- What to work on
The full set of entries is to be printed exactly, with pictures excluded.

++++++++++

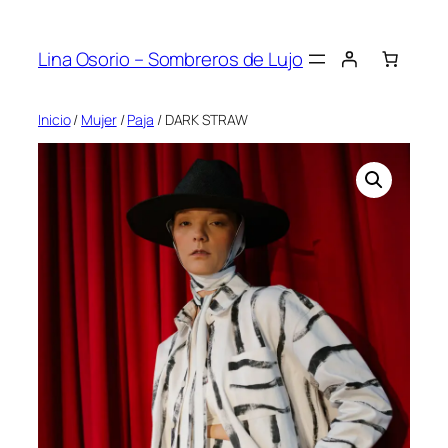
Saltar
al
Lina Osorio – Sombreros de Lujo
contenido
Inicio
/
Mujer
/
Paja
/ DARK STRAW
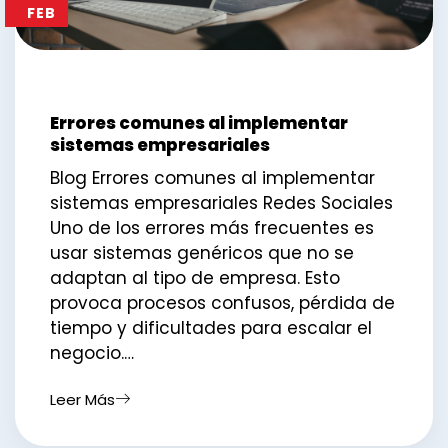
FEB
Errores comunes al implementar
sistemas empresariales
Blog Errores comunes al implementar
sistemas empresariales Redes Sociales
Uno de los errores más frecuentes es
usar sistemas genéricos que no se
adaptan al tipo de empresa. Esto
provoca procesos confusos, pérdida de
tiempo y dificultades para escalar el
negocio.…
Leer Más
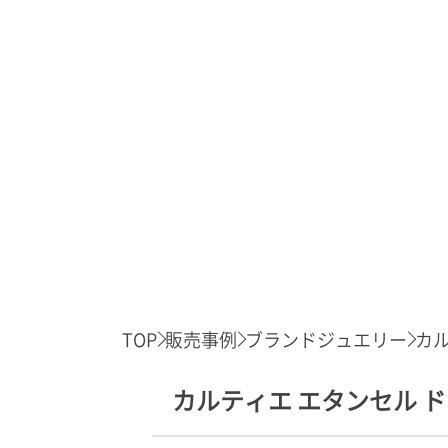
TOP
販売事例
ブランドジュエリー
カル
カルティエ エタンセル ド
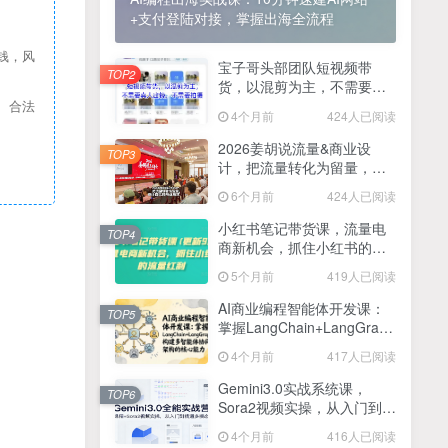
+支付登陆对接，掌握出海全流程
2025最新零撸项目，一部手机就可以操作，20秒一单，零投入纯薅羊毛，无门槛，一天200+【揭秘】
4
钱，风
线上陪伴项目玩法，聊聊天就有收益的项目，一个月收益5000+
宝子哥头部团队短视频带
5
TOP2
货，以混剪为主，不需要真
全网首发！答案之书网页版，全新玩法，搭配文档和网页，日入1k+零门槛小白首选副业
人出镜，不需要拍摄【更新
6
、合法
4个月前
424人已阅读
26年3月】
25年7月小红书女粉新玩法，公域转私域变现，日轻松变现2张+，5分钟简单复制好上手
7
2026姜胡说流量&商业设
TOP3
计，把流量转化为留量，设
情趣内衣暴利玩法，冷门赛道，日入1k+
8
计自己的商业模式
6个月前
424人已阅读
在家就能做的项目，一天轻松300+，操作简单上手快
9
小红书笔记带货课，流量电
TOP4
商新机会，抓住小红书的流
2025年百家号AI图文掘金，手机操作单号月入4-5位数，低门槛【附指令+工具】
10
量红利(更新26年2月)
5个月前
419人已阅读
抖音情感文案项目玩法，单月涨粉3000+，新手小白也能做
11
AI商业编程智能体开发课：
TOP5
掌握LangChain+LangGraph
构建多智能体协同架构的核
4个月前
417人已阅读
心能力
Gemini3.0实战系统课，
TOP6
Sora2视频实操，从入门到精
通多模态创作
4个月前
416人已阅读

++++++++++

- The answer
Saltar
al
Lina Osorio – Sombreros de Lujo
contenido
Inicio
/
Mujer
/
Paja
/ DARK STRAW
FEB
Errores comunes al implementar
sistemas empresariales
Blog Errores comunes al implementar
sistemas empresariales Redes Sociales
Uno de los errores más frecuentes es
usar sistemas genéricos que no se
adaptan al tipo de empresa. Esto
provoca procesos confusos, pérdida de
tiempo y dificultades para escalar el
negocio.…
Leer Más
TOP
販売事例
ブランドジュエリー
カル
カルティエ エタンセル ド
+支付登陆对接，掌握出海全流程
2025最新零撸项目，一部手机就可以操作，20秒一单，零投入纯薅羊毛，无门槛，一天200+【揭秘】
4
钱，风
线上陪伴项目玩法，聊聊天就有收益的项目，一个月收益5000+
宝子哥头部团队短视频带
5
TOP2
货，以混剪为主，不需要真
全网首发！答案之书网页版，全新玩法，搭配文档和网页，日入1k+零门槛小白首选副业
人出镜，不需要拍摄【更新
6
、合法
4个月前
424人已阅读
26年3月】
25年7月小红书女粉新玩法，公域转私域变现，日轻松变现2张+，5分钟简单复制好上手
7
2026姜胡说流量&商业设
TOP3
计，把流量转化为留量，设
情趣内衣暴利玩法，冷门赛道，日入1k+
8
计自己的商业模式
6个月前
424人已阅读
在家就能做的项目，一天轻松300+，操作简单上手快
9
小红书笔记带货课，流量电
TOP4
商新机会，抓住小红书的流
2025年百家号AI图文掘金，手机操作单号月入4-5位数，低门槛【附指令+工具】
10
量红利(更新26年2月)
5个月前
419人已阅读
抖音情感文案项目玩法，单月涨粉3000+，新手小白也能做
11
AI商业编程智能体开发课：
TOP5
掌握LangChain+LangGraph
构建多智能体协同架构的核
4个月前
417人已阅读
心能力
Gemini3.0实战系统课，
TOP6
Sora2视频实操，从入门到精
通多模态创作
4个月前
416人已阅读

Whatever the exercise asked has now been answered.